EXERCISE BRIEF: Print out the data below. Do not alter a single line.

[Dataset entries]
┄┄┄┄┄┄┄┄┄┄
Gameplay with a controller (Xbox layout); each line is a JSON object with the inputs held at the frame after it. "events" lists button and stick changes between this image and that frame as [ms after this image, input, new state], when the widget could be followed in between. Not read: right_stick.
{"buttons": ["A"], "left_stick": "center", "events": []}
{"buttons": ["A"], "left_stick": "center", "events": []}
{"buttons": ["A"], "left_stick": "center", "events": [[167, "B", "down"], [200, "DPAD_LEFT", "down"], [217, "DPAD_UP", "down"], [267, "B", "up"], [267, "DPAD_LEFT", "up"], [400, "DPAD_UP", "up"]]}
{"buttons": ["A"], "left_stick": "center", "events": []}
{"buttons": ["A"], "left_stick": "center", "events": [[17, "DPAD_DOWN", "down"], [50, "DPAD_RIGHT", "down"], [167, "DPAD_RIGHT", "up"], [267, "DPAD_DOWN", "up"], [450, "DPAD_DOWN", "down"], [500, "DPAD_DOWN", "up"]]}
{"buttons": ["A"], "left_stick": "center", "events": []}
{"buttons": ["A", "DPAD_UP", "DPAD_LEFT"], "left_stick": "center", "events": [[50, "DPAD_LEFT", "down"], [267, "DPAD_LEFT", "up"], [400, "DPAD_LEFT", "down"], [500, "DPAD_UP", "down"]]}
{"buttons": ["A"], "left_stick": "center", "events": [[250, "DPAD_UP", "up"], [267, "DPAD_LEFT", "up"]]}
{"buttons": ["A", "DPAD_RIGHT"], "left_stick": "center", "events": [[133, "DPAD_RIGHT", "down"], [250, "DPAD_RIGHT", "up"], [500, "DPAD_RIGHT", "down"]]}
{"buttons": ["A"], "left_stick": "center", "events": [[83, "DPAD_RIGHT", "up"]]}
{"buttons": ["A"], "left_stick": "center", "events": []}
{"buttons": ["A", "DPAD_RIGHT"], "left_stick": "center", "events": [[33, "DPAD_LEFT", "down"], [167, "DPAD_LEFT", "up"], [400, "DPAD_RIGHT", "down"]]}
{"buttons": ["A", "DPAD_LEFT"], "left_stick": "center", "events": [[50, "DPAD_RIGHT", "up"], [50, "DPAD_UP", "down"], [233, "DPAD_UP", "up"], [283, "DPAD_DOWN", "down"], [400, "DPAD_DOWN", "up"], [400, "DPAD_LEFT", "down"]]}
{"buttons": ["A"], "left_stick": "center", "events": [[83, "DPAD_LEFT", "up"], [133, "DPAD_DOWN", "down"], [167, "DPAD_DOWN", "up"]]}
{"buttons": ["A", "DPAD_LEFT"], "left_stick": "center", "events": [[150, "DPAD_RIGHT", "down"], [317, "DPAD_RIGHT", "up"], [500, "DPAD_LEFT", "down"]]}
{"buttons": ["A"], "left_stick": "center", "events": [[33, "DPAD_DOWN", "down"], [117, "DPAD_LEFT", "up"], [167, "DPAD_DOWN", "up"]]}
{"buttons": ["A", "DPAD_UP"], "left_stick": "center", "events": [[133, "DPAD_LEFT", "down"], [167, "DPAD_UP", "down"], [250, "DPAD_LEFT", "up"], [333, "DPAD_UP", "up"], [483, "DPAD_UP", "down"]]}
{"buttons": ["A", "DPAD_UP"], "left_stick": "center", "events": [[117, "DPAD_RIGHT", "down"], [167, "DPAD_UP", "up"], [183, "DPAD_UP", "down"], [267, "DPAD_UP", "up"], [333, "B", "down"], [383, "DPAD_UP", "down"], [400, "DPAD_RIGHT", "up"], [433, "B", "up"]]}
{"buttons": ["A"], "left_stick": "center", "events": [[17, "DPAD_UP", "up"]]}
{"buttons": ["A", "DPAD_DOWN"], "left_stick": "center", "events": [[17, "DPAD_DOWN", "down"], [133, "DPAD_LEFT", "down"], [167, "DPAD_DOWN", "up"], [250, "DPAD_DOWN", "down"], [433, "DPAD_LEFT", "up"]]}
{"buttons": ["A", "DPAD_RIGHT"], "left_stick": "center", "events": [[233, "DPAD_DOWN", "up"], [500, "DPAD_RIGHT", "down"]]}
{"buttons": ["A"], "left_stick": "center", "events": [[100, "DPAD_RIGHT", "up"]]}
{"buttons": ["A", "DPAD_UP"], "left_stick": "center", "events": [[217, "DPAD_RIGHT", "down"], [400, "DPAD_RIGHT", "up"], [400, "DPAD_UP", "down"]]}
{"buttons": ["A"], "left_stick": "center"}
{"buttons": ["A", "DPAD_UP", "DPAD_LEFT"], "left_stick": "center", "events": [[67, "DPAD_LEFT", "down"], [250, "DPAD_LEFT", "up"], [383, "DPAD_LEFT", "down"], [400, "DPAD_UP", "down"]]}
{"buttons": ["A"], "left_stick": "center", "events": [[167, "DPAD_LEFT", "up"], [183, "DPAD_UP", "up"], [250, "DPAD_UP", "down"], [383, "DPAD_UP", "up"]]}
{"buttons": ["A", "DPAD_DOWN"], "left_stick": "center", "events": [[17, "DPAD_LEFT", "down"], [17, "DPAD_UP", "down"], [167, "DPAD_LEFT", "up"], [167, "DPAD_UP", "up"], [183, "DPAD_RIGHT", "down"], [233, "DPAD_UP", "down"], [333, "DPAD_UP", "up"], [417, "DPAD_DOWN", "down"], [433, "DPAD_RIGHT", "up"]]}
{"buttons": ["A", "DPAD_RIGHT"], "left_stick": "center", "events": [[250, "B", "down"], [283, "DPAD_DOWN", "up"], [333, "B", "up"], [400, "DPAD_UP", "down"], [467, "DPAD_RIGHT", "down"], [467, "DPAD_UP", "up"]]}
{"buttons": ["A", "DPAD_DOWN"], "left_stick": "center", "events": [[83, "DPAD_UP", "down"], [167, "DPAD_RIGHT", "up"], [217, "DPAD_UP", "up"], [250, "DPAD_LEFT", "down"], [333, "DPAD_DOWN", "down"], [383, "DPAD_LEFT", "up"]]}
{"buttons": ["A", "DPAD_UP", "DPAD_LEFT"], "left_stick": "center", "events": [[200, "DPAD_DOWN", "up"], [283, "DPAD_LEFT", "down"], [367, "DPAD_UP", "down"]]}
┄┄┄┄┄┄┄┄┄┄
RESULT:
Gameplay with a controller (Xbox layout); each line is a JSON object with the inputs held at the frame after it. "events" lists button and stick changes between this image and that frame as [ms after this image, input, new state], when the widget could be followed in between. Not read: right_stick.
{"buttons": ["A"], "left_stick": "center", "events": []}
{"buttons": ["A"], "left_stick": "center", "events": []}
{"buttons": ["A"], "left_stick": "center", "events": [[167, "B", "down"], [200, "DPAD_LEFT", "down"], [217, "DPAD_UP", "down"], [267, "B", "up"], [267, "DPAD_LEFT", "up"], [400, "DPAD_UP", "up"]]}
{"buttons": ["A"], "left_stick": "center", "events": []}
{"buttons": ["A"], "left_stick": "center", "events": [[17, "DPAD_DOWN", "down"], [50, "DPAD_RIGHT", "down"], [167, "DPAD_RIGHT", "up"], [267, "DPAD_DOWN", "up"], [450, "DPAD_DOWN", "down"], [500, "DPAD_DOWN", "up"]]}
{"buttons": ["A"], "left_stick": "center", "events": []}
{"buttons": ["A", "DPAD_UP", "DPAD_LEFT"], "left_stick": "center", "events": [[50, "DPAD_LEFT", "down"], [267, "DPAD_LEFT", "up"], [400, "DPAD_LEFT", "down"], [500, "DPAD_UP", "down"]]}
{"buttons": ["A"], "left_stick": "center", "events": [[250, "DPAD_UP", "up"], [267, "DPAD_LEFT", "up"]]}
{"buttons": ["A", "DPAD_RIGHT"], "left_stick": "center", "events": [[133, "DPAD_RIGHT", "down"], [250, "DPAD_RIGHT", "up"], [500, "DPAD_RIGHT", "down"]]}
{"buttons": ["A"], "left_stick": "center", "events": [[83, "DPAD_RIGHT", "up"]]}
{"buttons": ["A"], "left_stick": "center", "events": []}
{"buttons": ["A", "DPAD_RIGHT"], "left_stick": "center", "events": [[33, "DPAD_LEFT", "down"], [167, "DPAD_LEFT", "up"], [400, "DPAD_RIGHT", "down"]]}
{"buttons": ["A", "DPAD_LEFT"], "left_stick": "center", "events": [[50, "DPAD_RIGHT", "up"], [50, "DPAD_UP", "down"], [233, "DPAD_UP", "up"], [283, "DPAD_DOWN", "down"], [400, "DPAD_DOWN", "up"], [400, "DPAD_LEFT", "down"]]}
{"buttons": ["A"], "left_stick": "center", "events": [[83, "DPAD_LEFT", "up"], [133, "DPAD_DOWN", "down"], [167, "DPAD_DOWN", "up"]]}
{"buttons": ["A", "DPAD_LEFT"], "left_stick": "center", "events": [[150, "DPAD_RIGHT", "down"], [317, "DPAD_RIGHT", "up"], [500, "DPAD_LEFT", "down"]]}
{"buttons": ["A"], "left_stick": "center", "events": [[33, "DPAD_DOWN", "down"], [117, "DPAD_LEFT", "up"], [167, "DPAD_DOWN", "up"]]}
{"buttons": ["A", "DPAD_UP"], "left_stick": "center", "events": [[133, "DPAD_LEFT", "down"], [167, "DPAD_UP", "down"], [250, "DPAD_LEFT", "up"], [333, "DPAD_UP", "up"], [483, "DPAD_UP", "down"]]}
{"buttons": ["A", "DPAD_UP"], "left_stick": "center", "events": [[117, "DPAD_RIGHT", "down"], [167, "DPAD_UP", "up"], [183, "DPAD_UP", "down"], [267, "DPAD_UP", "up"], [333, "B", "down"], [383, "DPAD_UP", "down"], [400, "DPAD_RIGHT", "up"], [433, "B", "up"]]}
{"buttons": ["A"], "left_stick": "center", "events": [[17, "DPAD_UP", "up"]]}
{"buttons": ["A", "DPAD_DOWN"], "left_stick": "center", "events": [[17, "DPAD_DOWN", "down"], [133, "DPAD_LEFT", "down"], [167, "DPAD_DOWN", "up"], [250, "DPAD_DOWN", "down"], [433, "DPAD_LEFT", "up"]]}
{"buttons": ["A", "DPAD_RIGHT"], "left_stick": "center", "events": [[233, "DPAD_DOWN", "up"], [500, "DPAD_RIGHT", "down"]]}
{"buttons": ["A"], "left_stick": "center", "events": [[100, "DPAD_RIGHT", "up"]]}
{"buttons": ["A", "DPAD_UP"], "left_stick": "center", "events": [[217, "DPAD_RIGHT", "down"], [400, "DPAD_RIGHT", "up"], [400, "DPAD_UP", "down"]]}
{"buttons": ["A"], "left_stick": "center"}
{"buttons": ["A", "DPAD_UP", "DPAD_LEFT"], "left_stick": "center", "events": [[67, "DPAD_LEFT", "down"], [250, "DPAD_LEFT", "up"], [383, "DPAD_LEFT", "down"], [400, "DPAD_UP", "down"]]}
{"buttons": ["A"], "left_stick": "center", "events": [[167, "DPAD_LEFT", "up"], [183, "DPAD_UP", "up"], [250, "DPAD_UP", "down"], [383, "DPAD_UP", "up"]]}
{"buttons": ["A", "DPAD_DOWN"], "left_stick": "center", "events": [[17, "DPAD_LEFT", "down"], [17, "DPAD_UP", "down"], [167, "DPAD_LEFT", "up"], [167, "DPAD_UP", "up"], [183, "DPAD_RIGHT", "down"], [233, "DPAD_UP", "down"], [333, "DPAD_UP", "up"], [417, "DPAD_DOWN", "down"], [433, "DPAD_RIGHT", "up"]]}
{"buttons": ["A", "DPAD_RIGHT"], "left_stick": "center", "events": [[250, "B", "down"], [283, "DPAD_DOWN", "up"], [333, "B", "up"], [400, "DPAD_UP", "down"], [467, "DPAD_RIGHT", "down"], [467, "DPAD_UP", "up"]]}
{"buttons": ["A", "DPAD_DOWN"], "left_stick": "center", "events": [[83, "DPAD_UP", "down"], [167, "DPAD_RIGHT", "up"], [217, "DPAD_UP", "up"], [250, "DPAD_LEFT", "down"], [333, "DPAD_DOWN", "down"], [383, "DPAD_LEFT", "up"]]}
{"buttons": ["A", "DPAD_UP", "DPAD_LEFT"], "left_stick": "center", "events": [[200, "DPAD_DOWN", "up"], [283, "DPAD_LEFT", "down"], [367, "DPAD_UP", "down"]]}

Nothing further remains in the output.